I picked up Eugene Peterson's The Contemplative Pastor again. It is one of those books I return to frequently to help remind me what I am supposed to focus on as one who follows a compassionate and unhurried Christ. Today I'm struck by Peterson's self-pondering, "The question I put to myself is not 'How many people have you spoken to about Christ this week?' but 'How many people have you listened to in Christ this week?'" (21).
Coming from over two decades of vocational ministry and having had to turn in statistics counting the former (speaking to others), but never the latter (listening to others), it makes me wonder:
- Why did I never have a seminary class on listening? There is homiletics and hermeneutics, but what about hearing God? Self? Others? (I did learn how to listen and pay attention to culture in my Intercultural Studies degree and I am learning to listen to "self" in my Spiritual Formation classes at Fox!)
- Theological debates are always verbose - people trying to prove their reasoning and thus "listening" merely to garner points to disprove, with verbosity, anothers' "faulty" reasoning.

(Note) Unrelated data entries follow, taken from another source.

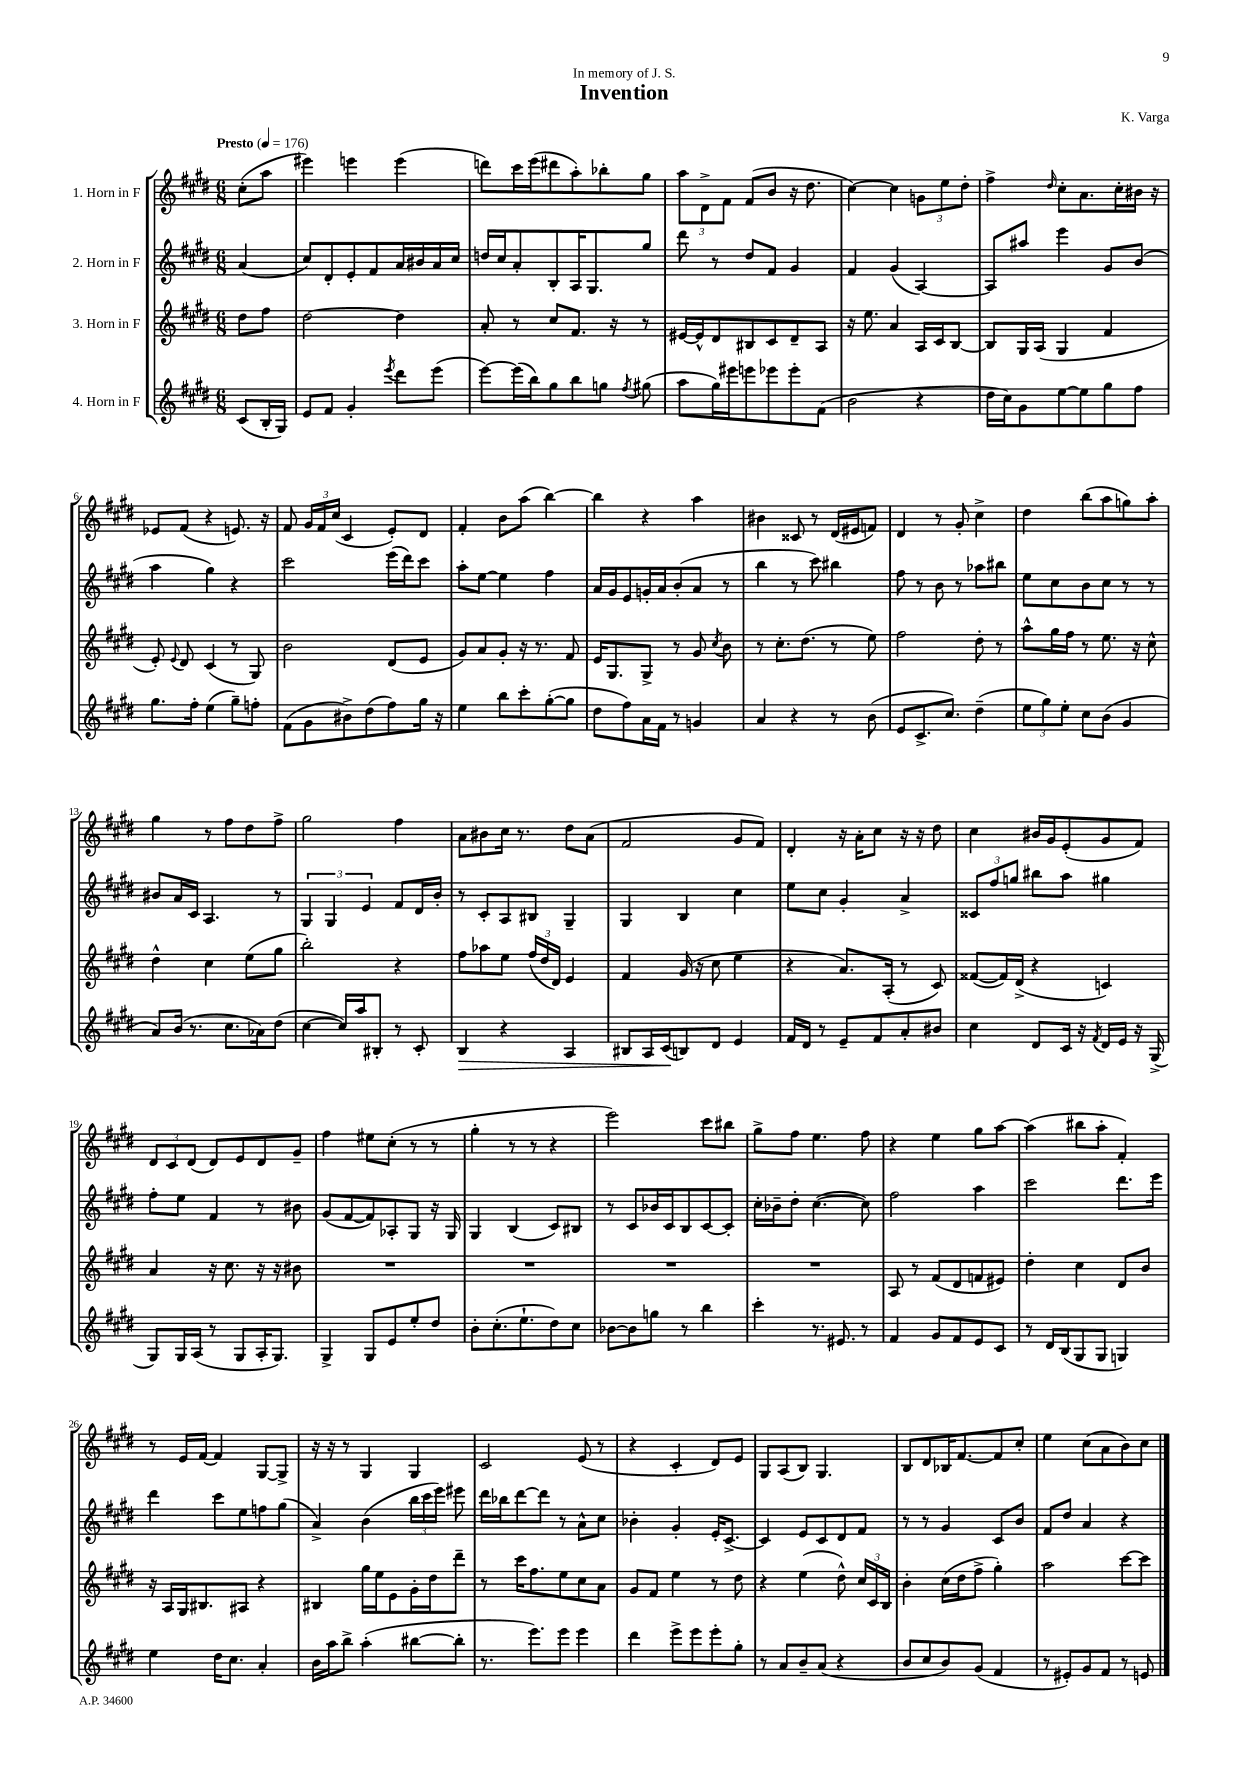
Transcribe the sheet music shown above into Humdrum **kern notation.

**kern	**kern	**kern	**kern
*staff4	*staff3	*staff2	*staff1
*clefG2	*clefG2	*clefG2	*clefG2
*k[f#c#g#d#]	*k[f#c#g#d#]	*k[f#c#g#d#]	*k[f#c#g#d#]
*M6/8	*M6/8	*M6/8	*M6/8
*MM176	*MM176	*MM176	*MM176
(8c#	8dd#	(4a	(8cc#'
16B'	8ff#	.	8aa
16G#)	.	.	.
=	=	=	=
8e	[2dd#	8cc#)	4eee#)
8f#	.	8d#'	.
4g#'	.	8e'	4eee
.	.	8f#	.
8qeee	.	.	.
8ddd#	4dd#]	16a	(4eee
.	.	16b#	.
(8eee	.	16a	.
.	.	16cc#	.
=	=	=	=
[8eee)	8a'	16dd	8ddd)
.	.	16cc#	.
(16eee]	8r	8a'	16ccc#
16bb)	.	.	(16eee
8gg#	8cc#	8B'	8ddd#
8bb	8.f#	16A	8aa')
.	.	8.G#	.
8gg	.	.	8bb-'
.	16r	.	.
8qff#	.	.	.
(8gg#	8r	8gg#	8gg#
=	=	=	=
8aa	[16e#	8ddd#	12aa
.	16e#^^]	.	.
.	.	.	12d#^
16gg#)	8d#	8r	.
.	.	.	12f#
16eee#	.	.	.
8eee	8B#	8dd#	(8f#
8eee-	8c#	8f#	8b
8eee-'	8d#~	4g#	16r
.	.	.	8.dd#
(8f#	8A	.	.
=	=	=	=
2b	16r	4f#	[4cc#)
.	8.ee	.	.
.	4a	(4g#	4cc#]
4r	16A	[4A)	12g
.	16c#	.	.
.	.	.	12ee
.	[8B	.	.
.	.	.	12dd#'
=	=	=	=
16dd#	8B]	8A]	4ff#^
16cc#)	.	.	.
8g#	16G#	8aa#	.
.	(16A	.	.
.	.	.	16qqdd#
[8ee	4G#	4eee	8cc#'
8ee]	.	.	8.a
8gg#	4f#	8g#	.
.	.	.	16cc#'
8ff#	.	(8b	16b#
.	.	.	16r
=	=	=	=
8.gg#	8e')	4aa	8e-
.	8qqe	.	.
.	8d#	.	(8f#
16ff#'	.	.	.
(4ee	(4c#	4gg#)	4r
8gg#~)	8r	4r	8.e)
8ff'	8G#)	.	.
.	.	.	16r
=	=	=	=
(8f#	2b	2ccc#	8f#
8g#	.	.	24g#
.	.	.	24f#
.	.	.	(24cc#
8b#^)	.	.	4c#
(8dd#	.	.	.
8ff#)	(8d#	(16eee	8e')
.	.	16ddd#)	.
16gg#	8e	8ccc#	8d#
16r	.	.	.
=	=	=	=
4ee	8g#)	8aa'	4f#'
.	8a	[8ee	.
8bb	8g#'	4ee]	8b
8ccc#'	16r	.	(8aa
.	8.r	.	.
([8gg#'	.	4ff#	[4bb)
8gg#]	8f#	.	.
=	=	=	=
8dd#	16e	16a	4bb]
.	8.G#	16g#	.
8ff#)	.	8e	.
16a	8G#^	16g'	4r
16f#	.	16a	.
8r	8r	(8b'	.
4g	8g#	8a	4aa
.	8qcc#	.	.
.	8b	8r	.
=	=	=	=
4a	8r	4bb	4b#
.	8.cc#'	.	.
4r	.	8r	8c##
.	(8.dd#	.	.
.	.	8ccc#)	8r
8r	8r	4bb#	(16d#
.	.	.	16e#
(8b	8ee)	.	8f)
=	=	=	=
8e	2ff#	8ff#	4d#
8.c#^	.	8r	.
.	.	8b	8r
8.cc#)	.	.	.
.	.	8r	8g#'
(4dd#~	8dd#'	8aa-	4cc#^
.	8r	8bb#	.
=	=	=	=
12ee	8aa^^	8ee	4dd#
12gg#)	.	.	.
.	16gg#	8cc#	.
12ee'	.	.	.
.	16ff#	.	.
8cc#	8r	8b	(8bb
(8b	8.ee	8cc#	8aa
4g#	.	8r	8gg)
.	16r	.	.
.	8cc#^^	8r	8aa'
=	=	=	=
8a)	4dd#^^	8b#	4gg#
(16b	.	16a	.
8.r	.	16c#	.
.	4cc#	4.A	8r
8.cc#	.	.	8ff#
.	(8ee	.	8dd#
16a-)	.	.	.
(8dd#	8gg#	8r	8ff#^
=	=	=	=
[4cc#	2bb')	6G#	2gg#
.	.	6G#	.
16cc#])	.	.	.
16aa	.	.	.
.	.	6e	.
8B#'	.	.	.
8r	4r	8f#	4ff#
8c#'	.	16d#	.
.	.	16b'	.
=	=	=	=
4B	8ff#	8r	8a
.	8aa-	8c#'	8b#
4r	8ee	8A	16cc#
.	.	.	8.r
.	(24ff#	8B#	.
.	24dd#	.	.
.	24d#)	.	.
4A	4e	4G#~	8dd#
.	.	.	(8a
=	=	=	=
8B#	4f#	4G#	2f#
16A	.	.	.
(16c#	.	.	.
8B)	(16g#	4B	.
.	16r	.	.
8d#	8cc#	.	.
4e	4ee	4cc#	8g#
.	.	.	8f#)
=	=	=	=
16f#	4r	8ee	4d#'
16d#	.	.	.
8r	.	8cc#	.
8e~	8.a)	4g#'	16r
.	.	.	16a'
8f#	.	.	8cc#
.	(16A'	.	.
8a'	8r	4a^	16r
.	.	.	16r
8b#	8c#)	.	8dd#
=	=	=	=
4cc#	([8f##	12c##	4cc#
.	.	12ff#	.
.	16f##])	.	.
.	.	12gg	.
.	(16d#^	.	.
8d#	4r	8bb#	16b#
.	.	.	16g#
16c#	.	8aa	(8e'
16r	.	.	.
8qf#	.	.	.
16d#	4c)	4gg#	8g#
16e	.	.	.
16r	.	.	8f#)
(16G#^	.	.	.
=	=	=	=
8G#)	4a	8ff#'	12d#
.	.	.	12c#
16G#	.	8ee	.
.	.	.	(12d#
(16A	.	.	.
8r	16r	4f#	8d#)
.	8.cc#	.	.
8G#	.	.	8e
16A'	16r	8r	8d#
8.G#)	16r	.	.
.	8b#	8b#	8g#~
=	=	=	=
4G#^	2.r	(8g#	4ff#
.	.	[8f#	.
8G#	.	8f#])	8ee#
8e	.	8A-'	(8cc#'
8ee'	.	8G#	8r
8dd#	.	16r	8r
.	.	16G#	.
=	=	=	=
8b'	2.r	4G#	4gg#'
(8.cc#'	.	.	.
.	.	(4B	8r
8.ee`	.	.	.
.	.	.	8r
8dd#)	.	8c#)	4r
8cc#	.	8B#	.
=	=	=	=
[8b-	2.r	8r	2eee)
8b-]	.	8c#	.
8gg	.	16b-	.
.	.	16c#	.
8r	.	8B	.
4bb	.	[8c#	8ccc#
.	.	8c#']	8bb#
=	=	=	=
4ccc#'	2.r	16cc#'	8gg#^
.	.	16b-~	.
.	.	8dd#'	8ff#
8.r	.	([4.cc#	4.ee
8.e#	.	.	.
8r	.	8cc#])	8ff#
=	=	=	=
4f#	8A	2ff#	4r
.	8r	.	.
8g#	(8f#	.	4ee
8f#	8d#	.	.
8e	8f	4aa	8gg#
8c#	8e#)	.	[8aa
=	=	=	=
8r	4dd#'	2ccc#	(4aa]
16d#	.	.	.
(16B	.	.	.
8G#	4cc#	.	8bb#
8G#	.	.	8aa'
4G)	8d#	8.ddd#	4f#')
.	8b	.	.
.	.	16eee	.
=	=	=	=
4ee	16r	4ddd#	8r
.	16A	.	.
.	16G#	.	16e
.	8.B#	.	[16f#
16dd#	.	8ccc#	4f#]
8.cc#	.	.	.
.	8A#	8ee	.
4a'	4r	8ff	[8G#
.	.	(8gg#	8G#^]
=	=	=	=
16b	4B#	4a^)	16r
16aa	.	.	16r
8bb^	.	.	8r
(4aa'	16gg#	(4b	4G#
.	16ee	.	.
.	8e	.	.
[8bb#	16g#'	24bb	4G#
.	.	24ccc#	.
.	16dd#	.	.
.	.	24eee)	.
8bb#']	8ddd#~	8eee#	.
=	=	=	=
8.r	8r	16ddd#	2c#
.	.	16bb-	.
.	16ccc#	[8ddd#	.
8.eee)	8.ff#	.	.
.	.	8ddd#]	.
8eee	8ee	8r	.
4eee	8cc#	8a^^	(8e
.	8a	8cc#	8r
=	=	=	=
4ddd#	8g#	4b-'	4r
.	8f#	.	.
8eee^	4ee	4g#'	4c#'
8eee	.	.	.
8eee'	8r	16e'	8d#)
.	.	[8.c#^	.
8gg#'	8dd#	.	8e
=	=	=	=
8r	4r	4c#]	8G#
8a	.	.	(8A
8b~	(4ee	8e	8B)
(8a	.	8c#	4.G#
4r	8dd#^^)	8d#	.
.	24cc#	8f#	.
.	24c#	.	.
.	24B	.	.
=	=	=	=
8b	4b'	8r	8B
8cc#	.	8r	8d#
8b)	(16cc#	4g#	16B-
.	16dd#	.	[8.f#
(8g#	8ff#^	.	.
4f#	4gg#')	8c#	8f#]
.	.	8b	8cc#'
=	=	=	=
8r	2aa	8f#	4ee
8e#')	.	8dd#	.
8g#	.	4a	(8cc#
8f#	.	.	8a
8r	[8ccc#	4r	8b)
8e	8ccc#]	.	8cc#
==	==	==	==
*-	*-	*-	*-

What would happen, instead, if we listened more to one anothers' hearts than to their reasoning (and our intent to disprove it) alone?
- Jesus never un-welcomed someone for their different theologies (except perhaps the Pharisees) and He was an equal-opportunity listener to those with different genders, economic status, race, nationalities etc. Who do I "instantly" close my ears to because they are different from me?
- Why are new disciples trained to be so wordy in prayers, in teaching, in evangelism and in sharing testimonies? How might discipleship programs teach listening to God, self, culture and others in our quiet times, witnessing, prayer and Home Fellowships/Bible Studies?
- Why is it that I have been taught that my greatest growth as a disciple depends mostly upon listening to other people's sermons, books, seminars, teachings etc? Who teaches the disciple to listen to God in the daily ordinariness of life in nature, self-reflection, good fiction, strangers,dirty diapers etc?
- How can I, like Jesus, join the Father in what He is doing if I do not take time to pay attention to what He is doing? How can I heed His invitations if I cannot hear them? It is far easier to make (and measure) my own plans and ask God to bless them, than to listen to His plans and join Him.
- Why do so many need to pay a professional to "listen" to them when it is our job as the body of Christ to do that for one another?
- What would change if missions organizations had a column in their weekly statistic gathering for "listening" to others in Christ vs. merely speaking to others about Him?
Listening also requires unhurriedness. To be fully present to one another (or even to myself and God) is a rare and wonderful gift! But if I am busy, thinking about what is next on the schedule, I will not listen (nor, consequently, love the other,) well. I am double minded - unstable in all my ways and in what I offer. If I have not cultivated a habit of paying attention to God and my own soul in the quiet times of solitude and silence, I cannot impart the space and energy required to engage in loving others with my ears and heart. People can mince and manipulate words and fake sincerity. You cannot fake being a good listener. It takes time and not a little amount of energy to "hear" beyond what is being said on the surface.
Perhaps that is why in the Old Testament the most often iterated command is: "Hear/Listen."
In the twice daily repeated Jewish Shema (which is, incidentally, the Hebrew word for "hear/listen"), an invitation to Listening and Love are mingled together:
"Hear, O Israel, the Lord our God is One.
Love the Lord your God with all your heart, soul mind and strength."
Deut 6:4
How do we become good at listening/loving?
According to Peterson
- Practice lingering and unhurriedness - with a friend, child, spouse, pet, stranger, elderly person etc. Another offer suggests slowing to look at one thing a day through a magnifying glass - pay attention, do not rush.
- Schedule "margin" in your days so you are not rushing from one thing to the next and thus can linger honestly, sincerely and with focus and enjoyment;
- Cultivate a "listening" prayer life: "I can be active and pray; I can work and pray; but I cannot be busy and pray. I cannot be inwardly rushed, distracted and dispersed. In order to pray I have to be paying more attention to God than to what people are saying to me; to God than to my clamoring ego. Usually for that to happen there must be a deliberate withdrawal from the noise of the day, a disciplined detachment from the insatiable self" (20).
Incidentally, the qualities of Love mentioned in 1 Corinthians 13 seem suspiciously similar to someone who is a good listener:
4Love is patient, love is kind.
It does not envy, it does not boast, it is not proud.
5It is not rude, it is not self-seeking,
it is not easily angered, it keeps no record of wrongs.
6Love does not delight in evil but rejoices with the truth.
7It always protects, always trusts, always hopes, always perseveres.